- **Problem statement**
From the records below, transcribe exactly the lines that begin at the line with "bowl: none [880,504,1048,591]" and end at the line with "decorative bowl: present", both included.

Items listed in a dataset:
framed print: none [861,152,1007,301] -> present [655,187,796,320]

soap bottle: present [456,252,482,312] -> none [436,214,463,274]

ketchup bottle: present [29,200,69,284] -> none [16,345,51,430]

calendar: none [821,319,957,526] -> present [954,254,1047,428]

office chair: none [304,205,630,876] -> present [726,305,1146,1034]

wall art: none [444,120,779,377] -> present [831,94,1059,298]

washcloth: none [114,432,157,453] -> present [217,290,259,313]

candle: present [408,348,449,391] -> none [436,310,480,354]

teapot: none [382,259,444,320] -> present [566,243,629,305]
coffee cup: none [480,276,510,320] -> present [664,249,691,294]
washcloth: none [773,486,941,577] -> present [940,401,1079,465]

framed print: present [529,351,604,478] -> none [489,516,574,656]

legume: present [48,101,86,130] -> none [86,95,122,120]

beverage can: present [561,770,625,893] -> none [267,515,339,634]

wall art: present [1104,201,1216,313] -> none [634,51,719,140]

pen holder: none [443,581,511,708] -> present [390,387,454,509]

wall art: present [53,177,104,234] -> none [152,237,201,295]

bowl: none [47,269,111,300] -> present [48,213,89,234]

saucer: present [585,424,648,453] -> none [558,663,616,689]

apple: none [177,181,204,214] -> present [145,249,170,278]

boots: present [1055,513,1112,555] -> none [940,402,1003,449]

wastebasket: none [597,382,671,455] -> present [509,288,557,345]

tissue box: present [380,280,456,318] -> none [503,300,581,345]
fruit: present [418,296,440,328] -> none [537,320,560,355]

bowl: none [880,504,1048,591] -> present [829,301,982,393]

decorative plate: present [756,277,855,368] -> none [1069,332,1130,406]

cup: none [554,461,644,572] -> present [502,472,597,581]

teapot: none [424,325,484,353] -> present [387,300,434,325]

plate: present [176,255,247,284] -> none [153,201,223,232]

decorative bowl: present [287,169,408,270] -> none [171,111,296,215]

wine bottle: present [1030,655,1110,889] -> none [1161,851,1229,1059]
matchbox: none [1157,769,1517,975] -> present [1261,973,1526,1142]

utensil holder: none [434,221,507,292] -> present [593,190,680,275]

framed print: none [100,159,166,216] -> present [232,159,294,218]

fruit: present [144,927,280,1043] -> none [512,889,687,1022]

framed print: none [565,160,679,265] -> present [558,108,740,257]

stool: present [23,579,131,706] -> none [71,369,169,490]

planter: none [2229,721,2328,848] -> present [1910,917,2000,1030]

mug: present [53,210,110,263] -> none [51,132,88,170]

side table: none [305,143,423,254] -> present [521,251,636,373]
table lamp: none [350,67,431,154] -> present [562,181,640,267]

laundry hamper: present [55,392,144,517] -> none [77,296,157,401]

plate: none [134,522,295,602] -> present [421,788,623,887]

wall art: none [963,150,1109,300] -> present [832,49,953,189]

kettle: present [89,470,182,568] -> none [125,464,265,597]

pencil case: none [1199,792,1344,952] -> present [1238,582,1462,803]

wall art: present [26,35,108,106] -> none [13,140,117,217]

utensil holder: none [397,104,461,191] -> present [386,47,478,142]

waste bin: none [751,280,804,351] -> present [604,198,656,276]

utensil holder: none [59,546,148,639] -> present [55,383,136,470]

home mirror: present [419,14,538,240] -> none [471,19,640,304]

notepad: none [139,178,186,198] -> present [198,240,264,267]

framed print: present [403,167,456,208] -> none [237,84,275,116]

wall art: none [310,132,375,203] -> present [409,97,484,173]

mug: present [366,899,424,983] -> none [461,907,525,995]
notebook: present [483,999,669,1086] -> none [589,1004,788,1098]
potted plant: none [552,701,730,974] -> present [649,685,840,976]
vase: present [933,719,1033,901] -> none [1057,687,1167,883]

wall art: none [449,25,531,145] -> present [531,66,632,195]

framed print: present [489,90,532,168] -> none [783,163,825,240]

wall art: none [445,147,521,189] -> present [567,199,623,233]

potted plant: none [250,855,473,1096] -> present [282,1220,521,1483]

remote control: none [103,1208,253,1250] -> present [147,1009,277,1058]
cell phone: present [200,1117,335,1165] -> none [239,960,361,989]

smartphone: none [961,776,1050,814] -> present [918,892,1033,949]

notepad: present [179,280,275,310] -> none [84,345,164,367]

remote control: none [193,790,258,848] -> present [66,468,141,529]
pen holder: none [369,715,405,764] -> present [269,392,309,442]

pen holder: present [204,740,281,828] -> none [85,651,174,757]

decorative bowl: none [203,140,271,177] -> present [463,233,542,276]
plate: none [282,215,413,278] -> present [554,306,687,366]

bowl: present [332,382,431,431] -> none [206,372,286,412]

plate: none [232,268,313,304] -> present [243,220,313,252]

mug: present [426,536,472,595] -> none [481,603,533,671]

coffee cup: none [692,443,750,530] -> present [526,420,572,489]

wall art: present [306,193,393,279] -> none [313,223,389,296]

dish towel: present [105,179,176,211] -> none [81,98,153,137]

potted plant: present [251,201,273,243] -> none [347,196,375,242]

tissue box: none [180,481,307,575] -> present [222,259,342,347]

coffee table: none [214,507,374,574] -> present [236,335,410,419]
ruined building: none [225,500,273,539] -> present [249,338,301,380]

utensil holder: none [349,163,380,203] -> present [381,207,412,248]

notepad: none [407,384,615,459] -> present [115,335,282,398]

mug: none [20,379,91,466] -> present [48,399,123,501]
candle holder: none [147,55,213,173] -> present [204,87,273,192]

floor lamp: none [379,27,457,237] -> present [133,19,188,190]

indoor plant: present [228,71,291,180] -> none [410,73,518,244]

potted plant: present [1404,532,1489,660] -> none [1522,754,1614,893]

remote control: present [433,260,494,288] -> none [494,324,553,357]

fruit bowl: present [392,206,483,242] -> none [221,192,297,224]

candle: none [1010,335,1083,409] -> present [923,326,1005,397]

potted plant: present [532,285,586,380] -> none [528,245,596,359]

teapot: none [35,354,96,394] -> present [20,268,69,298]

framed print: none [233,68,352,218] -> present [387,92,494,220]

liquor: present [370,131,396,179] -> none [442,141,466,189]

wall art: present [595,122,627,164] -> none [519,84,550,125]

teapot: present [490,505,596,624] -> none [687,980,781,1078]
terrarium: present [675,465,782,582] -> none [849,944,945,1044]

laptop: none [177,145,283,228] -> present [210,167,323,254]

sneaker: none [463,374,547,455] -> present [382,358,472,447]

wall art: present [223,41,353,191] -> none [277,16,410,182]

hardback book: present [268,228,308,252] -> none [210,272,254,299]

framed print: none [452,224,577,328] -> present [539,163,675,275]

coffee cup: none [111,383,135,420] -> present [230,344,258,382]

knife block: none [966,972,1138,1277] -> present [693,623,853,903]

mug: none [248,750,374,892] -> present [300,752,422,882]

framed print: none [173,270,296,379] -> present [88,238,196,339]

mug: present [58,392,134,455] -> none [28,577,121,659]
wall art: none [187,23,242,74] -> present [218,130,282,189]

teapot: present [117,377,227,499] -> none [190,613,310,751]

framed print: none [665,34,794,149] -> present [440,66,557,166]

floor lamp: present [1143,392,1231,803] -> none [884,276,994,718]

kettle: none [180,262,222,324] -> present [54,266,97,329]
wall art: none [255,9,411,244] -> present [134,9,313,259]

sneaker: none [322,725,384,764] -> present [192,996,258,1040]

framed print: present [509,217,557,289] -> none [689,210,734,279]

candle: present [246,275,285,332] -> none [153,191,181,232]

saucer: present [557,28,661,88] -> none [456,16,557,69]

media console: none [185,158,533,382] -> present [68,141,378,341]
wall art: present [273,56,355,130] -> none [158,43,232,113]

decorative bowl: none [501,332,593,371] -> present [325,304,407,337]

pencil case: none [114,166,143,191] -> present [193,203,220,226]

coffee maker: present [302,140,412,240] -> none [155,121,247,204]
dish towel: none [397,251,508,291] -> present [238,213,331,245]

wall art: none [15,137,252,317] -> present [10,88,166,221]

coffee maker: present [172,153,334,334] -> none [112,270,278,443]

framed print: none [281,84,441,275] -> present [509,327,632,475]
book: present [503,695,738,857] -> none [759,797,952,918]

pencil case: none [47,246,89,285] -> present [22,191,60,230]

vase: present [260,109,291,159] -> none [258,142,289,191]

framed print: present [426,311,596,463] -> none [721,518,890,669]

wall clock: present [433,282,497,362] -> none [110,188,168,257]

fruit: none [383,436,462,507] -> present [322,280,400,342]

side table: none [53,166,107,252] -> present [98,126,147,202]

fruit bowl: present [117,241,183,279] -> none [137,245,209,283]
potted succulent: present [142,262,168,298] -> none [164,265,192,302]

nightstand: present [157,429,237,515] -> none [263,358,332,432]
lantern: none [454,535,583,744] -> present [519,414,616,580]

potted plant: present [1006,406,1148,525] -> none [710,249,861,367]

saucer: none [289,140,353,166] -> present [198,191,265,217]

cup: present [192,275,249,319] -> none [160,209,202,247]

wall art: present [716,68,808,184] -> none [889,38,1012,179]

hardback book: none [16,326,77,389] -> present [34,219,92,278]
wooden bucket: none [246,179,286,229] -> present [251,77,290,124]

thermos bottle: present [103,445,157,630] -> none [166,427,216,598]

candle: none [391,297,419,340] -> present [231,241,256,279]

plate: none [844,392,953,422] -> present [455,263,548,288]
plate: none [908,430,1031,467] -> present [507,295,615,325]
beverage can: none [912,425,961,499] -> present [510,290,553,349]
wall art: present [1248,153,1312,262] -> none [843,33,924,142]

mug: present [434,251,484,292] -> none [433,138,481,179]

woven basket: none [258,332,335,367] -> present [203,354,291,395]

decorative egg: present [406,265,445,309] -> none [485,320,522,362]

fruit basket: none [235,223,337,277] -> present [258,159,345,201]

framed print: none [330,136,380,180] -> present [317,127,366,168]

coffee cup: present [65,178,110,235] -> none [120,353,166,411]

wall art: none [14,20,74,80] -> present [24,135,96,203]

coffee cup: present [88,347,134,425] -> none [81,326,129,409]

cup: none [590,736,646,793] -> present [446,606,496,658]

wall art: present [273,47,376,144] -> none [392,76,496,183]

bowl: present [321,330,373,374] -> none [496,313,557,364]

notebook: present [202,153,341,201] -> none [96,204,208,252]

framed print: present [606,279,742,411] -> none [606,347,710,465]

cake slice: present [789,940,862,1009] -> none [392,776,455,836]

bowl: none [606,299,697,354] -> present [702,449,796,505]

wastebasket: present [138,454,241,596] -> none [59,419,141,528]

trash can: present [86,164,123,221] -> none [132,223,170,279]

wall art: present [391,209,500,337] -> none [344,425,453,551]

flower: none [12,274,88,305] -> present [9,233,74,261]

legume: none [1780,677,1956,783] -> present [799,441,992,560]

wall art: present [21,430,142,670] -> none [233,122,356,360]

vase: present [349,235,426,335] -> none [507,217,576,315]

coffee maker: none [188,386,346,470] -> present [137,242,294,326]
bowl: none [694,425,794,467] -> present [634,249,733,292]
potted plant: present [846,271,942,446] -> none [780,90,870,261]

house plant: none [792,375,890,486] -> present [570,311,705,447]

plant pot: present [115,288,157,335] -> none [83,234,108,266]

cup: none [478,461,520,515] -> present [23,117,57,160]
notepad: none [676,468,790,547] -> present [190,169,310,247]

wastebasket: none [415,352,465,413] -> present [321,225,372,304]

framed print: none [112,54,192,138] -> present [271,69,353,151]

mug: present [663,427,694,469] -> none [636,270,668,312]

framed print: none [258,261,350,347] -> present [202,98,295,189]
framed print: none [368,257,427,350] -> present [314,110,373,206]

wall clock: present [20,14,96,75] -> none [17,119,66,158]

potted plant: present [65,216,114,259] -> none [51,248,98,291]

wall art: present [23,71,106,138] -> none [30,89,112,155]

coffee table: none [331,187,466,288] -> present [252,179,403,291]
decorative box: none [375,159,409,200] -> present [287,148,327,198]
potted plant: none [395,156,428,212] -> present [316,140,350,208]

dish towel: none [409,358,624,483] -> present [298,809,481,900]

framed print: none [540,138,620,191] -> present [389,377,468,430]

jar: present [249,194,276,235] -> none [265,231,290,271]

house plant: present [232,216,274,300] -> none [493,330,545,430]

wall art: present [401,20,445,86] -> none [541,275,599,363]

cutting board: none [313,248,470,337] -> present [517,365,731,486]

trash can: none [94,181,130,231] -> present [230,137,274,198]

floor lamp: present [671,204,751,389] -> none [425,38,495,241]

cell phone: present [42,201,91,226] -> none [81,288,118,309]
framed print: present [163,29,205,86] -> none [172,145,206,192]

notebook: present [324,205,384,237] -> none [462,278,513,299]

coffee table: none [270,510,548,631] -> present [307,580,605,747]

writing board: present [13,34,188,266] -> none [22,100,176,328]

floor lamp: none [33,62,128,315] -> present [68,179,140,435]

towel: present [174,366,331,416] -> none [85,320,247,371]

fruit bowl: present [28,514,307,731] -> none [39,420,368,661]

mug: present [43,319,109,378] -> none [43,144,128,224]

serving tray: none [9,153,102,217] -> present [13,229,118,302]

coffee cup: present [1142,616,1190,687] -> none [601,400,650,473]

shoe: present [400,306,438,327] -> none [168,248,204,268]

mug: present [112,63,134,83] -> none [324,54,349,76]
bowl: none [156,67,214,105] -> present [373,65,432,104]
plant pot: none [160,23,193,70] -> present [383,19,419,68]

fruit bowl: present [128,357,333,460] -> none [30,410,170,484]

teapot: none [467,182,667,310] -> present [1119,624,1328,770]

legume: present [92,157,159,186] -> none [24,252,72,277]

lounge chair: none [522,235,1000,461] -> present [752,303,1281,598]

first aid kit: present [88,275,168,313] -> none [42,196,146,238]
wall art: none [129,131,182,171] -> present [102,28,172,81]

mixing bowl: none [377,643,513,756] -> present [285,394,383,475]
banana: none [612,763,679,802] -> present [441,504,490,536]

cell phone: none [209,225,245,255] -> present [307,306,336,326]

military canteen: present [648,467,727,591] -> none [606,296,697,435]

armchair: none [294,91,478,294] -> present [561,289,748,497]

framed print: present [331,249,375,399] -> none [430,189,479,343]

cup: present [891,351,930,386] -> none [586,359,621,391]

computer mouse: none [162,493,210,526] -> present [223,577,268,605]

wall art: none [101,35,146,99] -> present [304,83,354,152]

- **Task result**
bowl: none [880,504,1048,591] -> present [829,301,982,393]

decorative plate: present [756,277,855,368] -> none [1069,332,1130,406]

cup: none [554,461,644,572] -> present [502,472,597,581]

teapot: none [424,325,484,353] -> present [387,300,434,325]

plate: present [176,255,247,284] -> none [153,201,223,232]

decorative bowl: present [287,169,408,270] -> none [171,111,296,215]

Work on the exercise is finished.